Beginnen wir mit ein paar Superlativen! Tropische und subtropische Korallenriffe repräsentieren das vielfältigste marine Ökosystem, welches wir heute auf der Welt kennen, etwa 60.000 Arten sind aus Riffen bislang bekannt, bis zu 1 Million verschiedene Arten vermutet man dort, der ökonomischen Wert der Riffe beziffert sich auf Milliarden pro Jahr. Das ist beeindruckend, aber leider gleichzeitig auch bedrückend, wenn wir an die immense Bedrohung dieses faszinierenden und wertvollen Lebensraums denken (siehe weitere Artikel in diesem Buch). Aber sind Korallenriffe eigentlich erst heute derart faszinierend und komplex oder war das immer schon so? Diese Frage müssen wir sehr differenziert beantworten, denn entstanden sind die ersten Korallenriffe schon vor ca. 450 Millionen Jahren (siehe auch Kiessling, dieses Buch), und auch diese Riffe waren sicherlich bereits beeindruckend. Ein Ökosystem Korallenriff gibt es also schon seit Urzeiten. Andererseits hat sich der Komplexitätsgrad des Ökosystems überaus gesteigert und erreichte eigentlich erst vor ca. 30 Millionen Jahren seine heutige Komplexität. Die heutigen Korallenriffe sind also gleichermaßen ein Produkt einer viele hunderte Millionen Jahre währenden Evolution sowie auch Ausdruck der aktuellen Umweltsituation. Dass beides nicht voneinander zu trennen ist und auch nie zu trennen war, soll dieser Artikel etwas aufzeigen. Denn Korallenriffe sind ein hervorragendes Beispiel dafür, dass nicht nur Organismen einer Evolution unterliegen, sondern dass dies auch für ganze Ökosysteme gilt. Die Ökosysteme der früheren Korallenriffe sahen nämlich teilweise doch deutlich anders aus als das Ökosystem der heutigen Korallenriffe.

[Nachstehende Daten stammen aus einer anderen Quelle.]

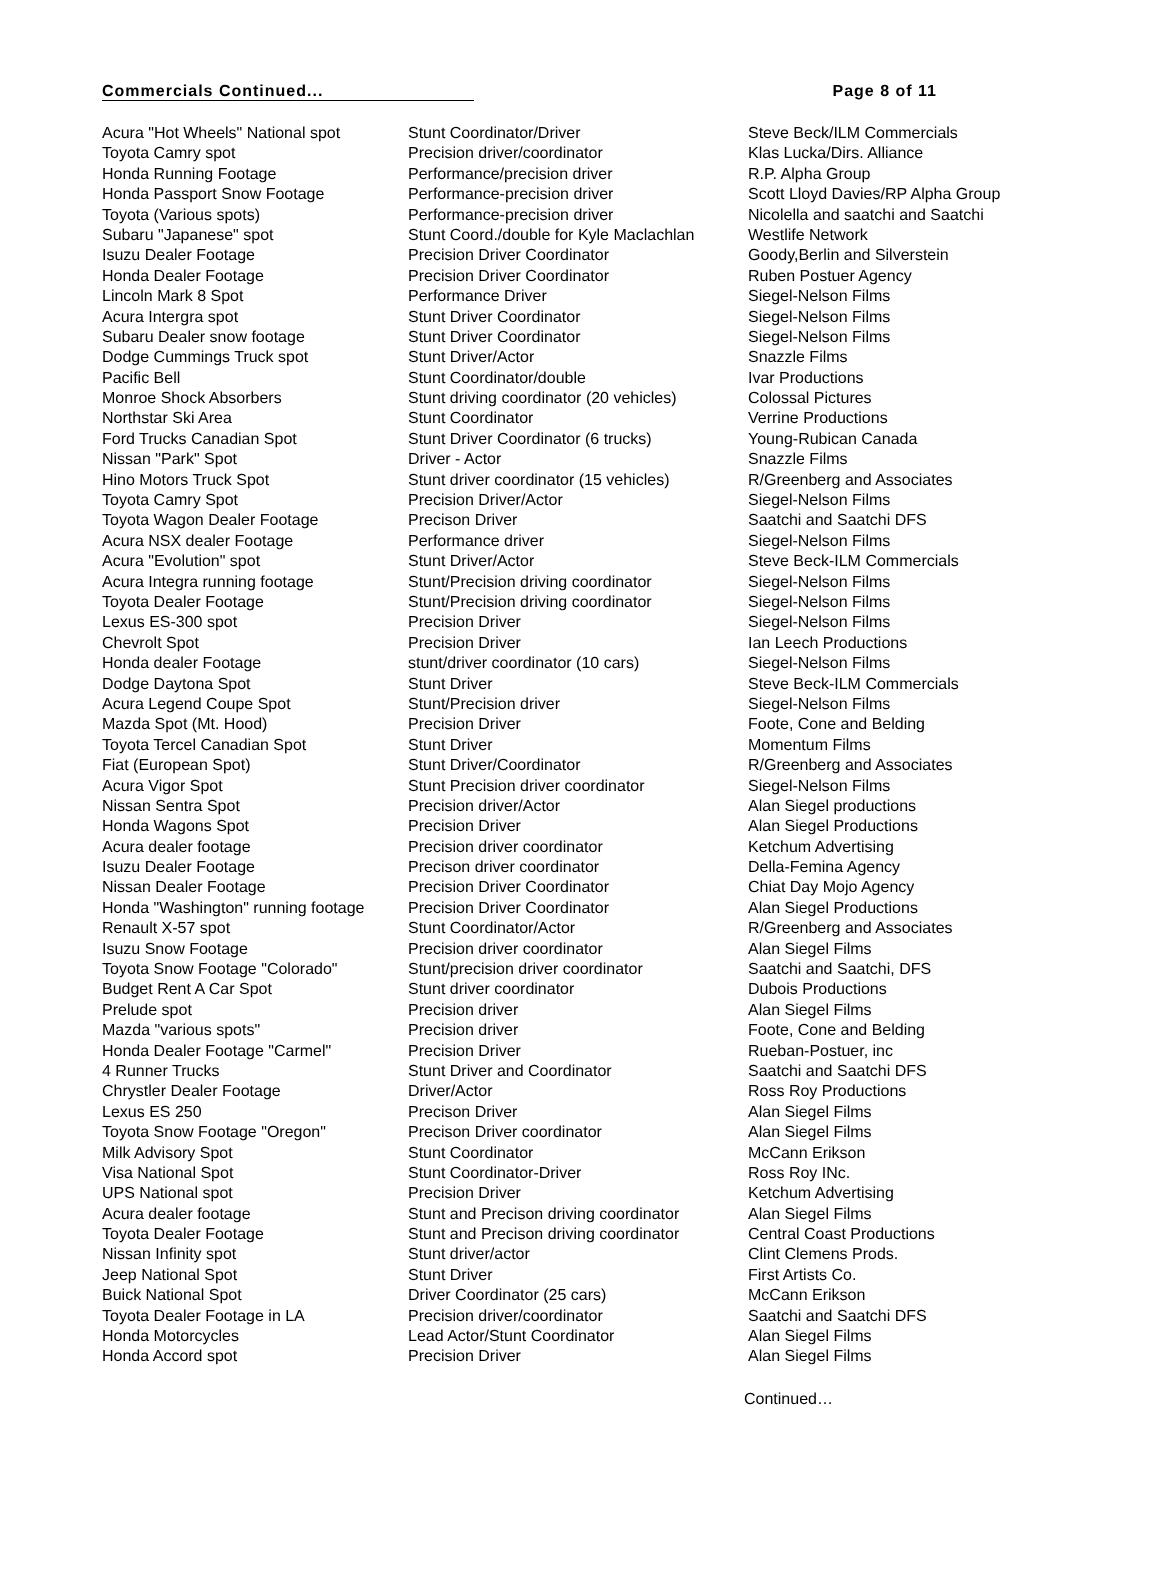Commercials Continued... Page 8 of 11
| Acura "Hot Wheels" National spot | Stunt Coordinator/Driver | Steve Beck/ILM Commercials |
| Toyota Camry spot | Precision driver/coordinator | Klas Lucka/Dirs. Alliance |
| Honda Running Footage | Performance/precision driver | R.P. Alpha Group |
| Honda Passport Snow Footage | Performance-precision driver | Scott Lloyd Davies/RP Alpha Group |
| Toyota (Various spots) | Performance-precision driver | Nicolella and saatchi and Saatchi |
| Subaru "Japanese" spot | Stunt Coord./double for Kyle Maclachlan | Westlife Network |
| Isuzu Dealer Footage | Precision Driver Coordinator | Goody,Berlin and Silverstein |
| Honda Dealer Footage | Precision Driver Coordinator | Ruben Postuer Agency |
| Lincoln Mark 8 Spot | Performance Driver | Siegel-Nelson Films |
| Acura Intergra spot | Stunt Driver Coordinator | Siegel-Nelson Films |
| Subaru Dealer snow footage | Stunt Driver Coordinator | Siegel-Nelson Films |
| Dodge Cummings Truck spot | Stunt Driver/Actor | Snazzle Films |
| Pacific Bell | Stunt Coordinator/double | Ivar Productions |
| Monroe Shock Absorbers | Stunt driving coordinator (20 vehicles) | Colossal Pictures |
| Northstar Ski Area | Stunt Coordinator | Verrine Productions |
| Ford Trucks Canadian Spot | Stunt Driver Coordinator (6 trucks) | Young-Rubican Canada |
| Nissan "Park" Spot | Driver - Actor | Snazzle Films |
| Hino Motors Truck Spot | Stunt driver coordinator (15 vehicles) | R/Greenberg and Associates |
| Toyota Camry Spot | Precision Driver/Actor | Siegel-Nelson Films |
| Toyota Wagon Dealer Footage | Precison Driver | Saatchi and Saatchi DFS |
| Acura NSX dealer Footage | Performance driver | Siegel-Nelson Films |
| Acura "Evolution" spot | Stunt Driver/Actor | Steve Beck-ILM Commercials |
| Acura Integra running footage | Stunt/Precision driving coordinator | Siegel-Nelson Films |
| Toyota Dealer Footage | Stunt/Precision driving coordinator | Siegel-Nelson Films |
| Lexus ES-300 spot | Precision Driver | Siegel-Nelson Films |
| Chevrolt Spot | Precision Driver | Ian Leech Productions |
| Honda dealer Footage | stunt/driver coordinator (10 cars) | Siegel-Nelson Films |
| Dodge Daytona Spot | Stunt Driver | Steve Beck-ILM Commercials |
| Acura Legend Coupe Spot | Stunt/Precision driver | Siegel-Nelson Films |
| Mazda Spot (Mt. Hood) | Precision Driver | Foote, Cone and Belding |
| Toyota Tercel Canadian Spot | Stunt Driver | Momentum Films |
| Fiat (European Spot) | Stunt Driver/Coordinator | R/Greenberg and Associates |
| Acura Vigor Spot | Stunt Precision driver coordinator | Siegel-Nelson Films |
| Nissan Sentra Spot | Precision driver/Actor | Alan Siegel productions |
| Honda Wagons Spot | Precision Driver | Alan Siegel Productions |
| Acura dealer footage | Precision driver coordinator | Ketchum Advertising |
| Isuzu Dealer Footage | Precison driver coordinator | Della-Femina Agency |
| Nissan Dealer Footage | Precision Driver Coordinator | Chiat Day Mojo Agency |
| Honda "Washington" running footage | Precision Driver Coordinator | Alan Siegel Productions |
| Renault X-57 spot | Stunt Coordinator/Actor | R/Greenberg and Associates |
| Isuzu Snow Footage | Precision driver coordinator | Alan Siegel Films |
| Toyota Snow Footage "Colorado" | Stunt/precision driver coordinator | Saatchi and Saatchi, DFS |
| Budget Rent A Car Spot | Stunt driver coordinator | Dubois Productions |
| Prelude spot | Precision driver | Alan Siegel Films |
| Mazda "various spots" | Precision driver | Foote, Cone and Belding |
| Honda Dealer Footage "Carmel" | Precision Driver | Rueban-Postuer, inc |
| 4 Runner Trucks | Stunt Driver and Coordinator | Saatchi and Saatchi DFS |
| Chrystler Dealer Footage | Driver/Actor | Ross Roy Productions |
| Lexus ES 250 | Precison Driver | Alan Siegel Films |
| Toyota Snow Footage "Oregon" | Precison Driver coordinator | Alan Siegel Films |
| Milk Advisory Spot | Stunt Coordinator | McCann Erikson |
| Visa National Spot | Stunt Coordinator-Driver | Ross Roy INc. |
| UPS National spot | Precision Driver | Ketchum Advertising |
| Acura dealer footage | Stunt and Precison driving coordinator | Alan Siegel Films |
| Toyota Dealer Footage | Stunt and Precison driving coordinator | Central Coast Productions |
| Nissan Infinity spot | Stunt driver/actor | Clint Clemens Prods. |
| Jeep National Spot | Stunt Driver | First Artists Co. |
| Buick National Spot | Driver Coordinator (25 cars) | McCann Erikson |
| Toyota Dealer Footage in LA | Precision driver/coordinator | Saatchi and Saatchi DFS |
| Honda Motorcycles | Lead Actor/Stunt Coordinator | Alan Siegel Films |
| Honda Accord spot | Precision Driver | Alan Siegel Films |
Continued…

Das Ökosystem Korallenriff war also gewissermaßen kontinuierlich auf Reisen, wenn auch in unterschiedlicher Geschwindigkeit und nicht immer wirklich geradlinig, und auch die Breite des Wanderwegs war oft sehr unterschiedlich. Eine der Schlüsselzeiten, sozusagen der Aufbruch in die Reise der Neuzeit lag vor etwa 150 Millionen Jahren, in der erdgeschichtlichen Periode des höheren Jura. Dieser Artikel soll die Riffe auf dieser ungewöhnlichen evolutionären Zeitreise etwas begleiten.